Было уже четверть девятого, когда Бенедек со своей свитой поднялся на самый высокий из трех холмов между деревнями Липа и Хлум. В этот же самый момент или, может быть, несколькими минутами ранее, вдали на неприятельской стороне, поднялся странный шум; глухой и протяжный, сперва невнятный, шум с каждой секундой нарастал и приближался, пока не превратился в громоподобный грохот, настолько громкий, что даже орудийная пальба не могла его заглушить: то были клики десятков тысяч солдат, приветствующих своего седовласого короля, который, в сопровождении Бисмарка и небольшого кавалерийского отряда, только что, проделав трехчасовой путь верхом из Ичина, подоспел на поле брани и поднялся на высоту за деревней Дуб, позади имперского тракта, ведшего от Садовой к Градцу, — на ту самую роковую высоту, с которой вчера майору фон Унгеру неожиданно открылась панорама австрийского лагеря.
Все это происходило где-то в неясной, размытой дождем и туманом, дали; а в непосредственной близости кипел бой за переправы через Быстршицу; их защищали три австрийские бригады, то есть тысяч двадцать солдат, и главной заботой их было отстоять каменный мостик в Садовой, который Красный Принц пытался захватить яростной кавалерийской атакой. Поддержанные огнем легких орудий, выдвинутых к самому берегу, поросшему кустарником, черные гусары с серебряными черепами на мохнатых шапках мчались по откосу к речке, сохраняя идеальное равнение несмотря на скользкую и рыхлую прибрежную почву; их косила шрапнель, снаряды, разрываясь у них над головой, осыпали их градом свинца, их рвали на части гранаты австрийской батареи, засевшей напротив, за Садовой, в фруктовом саду, они падали дюжинами, — но все новые и новые черные ряды выскакивали из тумана и под пронзительное пение труб, сабли наголо, катились к мосту. И получаса не продолжалась битва, а речку уже покрыли трупы, — одни плыли на спине, другие лицом вниз, там и тут торчали из воды ноги…

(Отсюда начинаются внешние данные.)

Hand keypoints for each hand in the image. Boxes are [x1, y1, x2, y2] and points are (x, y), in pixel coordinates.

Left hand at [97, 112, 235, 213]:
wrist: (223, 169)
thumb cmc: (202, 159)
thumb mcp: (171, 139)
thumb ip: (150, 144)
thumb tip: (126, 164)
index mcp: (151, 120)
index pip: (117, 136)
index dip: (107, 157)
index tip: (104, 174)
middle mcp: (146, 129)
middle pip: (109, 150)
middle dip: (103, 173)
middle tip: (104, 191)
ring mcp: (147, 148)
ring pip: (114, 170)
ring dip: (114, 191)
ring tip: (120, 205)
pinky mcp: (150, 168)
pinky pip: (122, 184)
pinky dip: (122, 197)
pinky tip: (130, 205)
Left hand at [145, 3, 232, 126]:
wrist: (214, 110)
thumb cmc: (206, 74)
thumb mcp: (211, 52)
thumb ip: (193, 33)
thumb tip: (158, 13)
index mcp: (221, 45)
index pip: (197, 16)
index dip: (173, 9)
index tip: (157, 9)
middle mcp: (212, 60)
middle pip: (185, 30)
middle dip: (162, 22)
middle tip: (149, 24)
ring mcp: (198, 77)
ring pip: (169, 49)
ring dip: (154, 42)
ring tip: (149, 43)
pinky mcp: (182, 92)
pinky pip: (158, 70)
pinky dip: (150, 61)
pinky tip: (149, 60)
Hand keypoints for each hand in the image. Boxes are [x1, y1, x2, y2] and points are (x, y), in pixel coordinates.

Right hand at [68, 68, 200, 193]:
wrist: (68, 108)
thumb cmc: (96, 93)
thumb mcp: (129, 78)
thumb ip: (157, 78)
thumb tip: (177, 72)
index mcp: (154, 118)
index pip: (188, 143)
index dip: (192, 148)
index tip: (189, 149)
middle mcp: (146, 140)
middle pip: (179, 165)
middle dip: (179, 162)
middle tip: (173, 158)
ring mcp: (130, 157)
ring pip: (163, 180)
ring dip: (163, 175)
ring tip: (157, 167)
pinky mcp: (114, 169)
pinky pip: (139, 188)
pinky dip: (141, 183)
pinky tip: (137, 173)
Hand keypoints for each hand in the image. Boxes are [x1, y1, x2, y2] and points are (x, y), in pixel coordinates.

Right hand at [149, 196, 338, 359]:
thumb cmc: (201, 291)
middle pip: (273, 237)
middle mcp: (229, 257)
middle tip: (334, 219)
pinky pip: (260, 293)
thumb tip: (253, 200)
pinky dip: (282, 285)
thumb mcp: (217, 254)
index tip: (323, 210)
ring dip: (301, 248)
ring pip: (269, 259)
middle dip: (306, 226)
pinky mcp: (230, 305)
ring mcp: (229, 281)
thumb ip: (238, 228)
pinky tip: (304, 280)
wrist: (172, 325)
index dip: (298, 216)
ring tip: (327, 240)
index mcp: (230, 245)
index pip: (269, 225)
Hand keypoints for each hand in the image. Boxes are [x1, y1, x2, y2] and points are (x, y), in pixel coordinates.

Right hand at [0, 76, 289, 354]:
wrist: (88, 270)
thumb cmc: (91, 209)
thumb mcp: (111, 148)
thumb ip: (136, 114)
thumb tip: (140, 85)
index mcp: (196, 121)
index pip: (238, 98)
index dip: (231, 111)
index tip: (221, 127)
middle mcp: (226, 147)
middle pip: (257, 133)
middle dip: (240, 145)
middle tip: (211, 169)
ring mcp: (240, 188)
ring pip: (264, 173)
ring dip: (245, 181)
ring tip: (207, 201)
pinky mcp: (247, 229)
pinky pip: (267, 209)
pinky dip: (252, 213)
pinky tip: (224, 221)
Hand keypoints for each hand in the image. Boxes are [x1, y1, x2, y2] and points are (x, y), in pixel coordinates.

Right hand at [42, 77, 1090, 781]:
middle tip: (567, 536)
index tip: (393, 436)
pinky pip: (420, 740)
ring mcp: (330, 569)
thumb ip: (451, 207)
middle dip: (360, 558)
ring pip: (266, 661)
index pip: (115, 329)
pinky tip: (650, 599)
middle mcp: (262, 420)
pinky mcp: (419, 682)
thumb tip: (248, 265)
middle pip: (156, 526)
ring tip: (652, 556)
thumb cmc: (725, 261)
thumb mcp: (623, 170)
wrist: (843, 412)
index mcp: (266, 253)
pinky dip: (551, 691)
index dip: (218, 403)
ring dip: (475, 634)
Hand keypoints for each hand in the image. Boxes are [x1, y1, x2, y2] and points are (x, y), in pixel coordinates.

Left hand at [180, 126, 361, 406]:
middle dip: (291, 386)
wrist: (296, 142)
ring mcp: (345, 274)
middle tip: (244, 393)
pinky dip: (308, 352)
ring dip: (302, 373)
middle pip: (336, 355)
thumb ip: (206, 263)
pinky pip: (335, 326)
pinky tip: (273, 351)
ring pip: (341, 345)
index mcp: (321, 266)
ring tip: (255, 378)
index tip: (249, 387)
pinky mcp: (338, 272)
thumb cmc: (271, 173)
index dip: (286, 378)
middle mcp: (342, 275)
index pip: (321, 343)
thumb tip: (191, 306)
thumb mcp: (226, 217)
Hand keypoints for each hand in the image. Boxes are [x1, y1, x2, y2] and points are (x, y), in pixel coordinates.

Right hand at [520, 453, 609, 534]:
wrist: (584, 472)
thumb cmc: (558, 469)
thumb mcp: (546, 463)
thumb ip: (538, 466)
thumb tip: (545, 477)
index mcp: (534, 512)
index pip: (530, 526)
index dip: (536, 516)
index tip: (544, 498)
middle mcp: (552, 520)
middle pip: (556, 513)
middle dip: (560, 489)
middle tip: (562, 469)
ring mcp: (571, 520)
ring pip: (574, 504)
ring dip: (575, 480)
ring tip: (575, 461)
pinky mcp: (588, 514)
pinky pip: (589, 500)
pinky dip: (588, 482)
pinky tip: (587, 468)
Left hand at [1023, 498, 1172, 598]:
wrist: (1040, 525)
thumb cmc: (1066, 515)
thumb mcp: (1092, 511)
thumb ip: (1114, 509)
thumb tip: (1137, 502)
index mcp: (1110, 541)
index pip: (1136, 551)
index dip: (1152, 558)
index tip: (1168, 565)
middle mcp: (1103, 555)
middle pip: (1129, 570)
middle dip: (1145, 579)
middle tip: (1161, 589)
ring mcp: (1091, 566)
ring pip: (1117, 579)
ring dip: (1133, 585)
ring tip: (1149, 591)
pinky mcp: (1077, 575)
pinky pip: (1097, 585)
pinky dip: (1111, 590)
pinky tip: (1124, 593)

На краю левого крыла пехотинцы Седьмой прусской дивизии снимали ранцы — так они делали всегда, готовясь к атаке; потом, примкнув штыки, частью перешли Быстршицу вброд, частью перебежали по узенькому деревянному мосту и при поддержке уланского эскадрона, прикрывавшего их правый фланг, ворвались в деревеньку по названию Бенатки, которую прусские пушки, подготавливая атаку, только что обратили в пылающие развалины. Прусские пехотинцы стреляли на ходу, прижав к бедру приклады своих игольчатых ружей, без прицела поливая австрийские позиции тучей пуль; тогда как из наших ружей можно было стрелять лишь стоя, пруссаки палили из любого положения, даже лежа, прячась за неровностями почвы: им-то не нужно было прерывать стрельбу для нескладного заряжения.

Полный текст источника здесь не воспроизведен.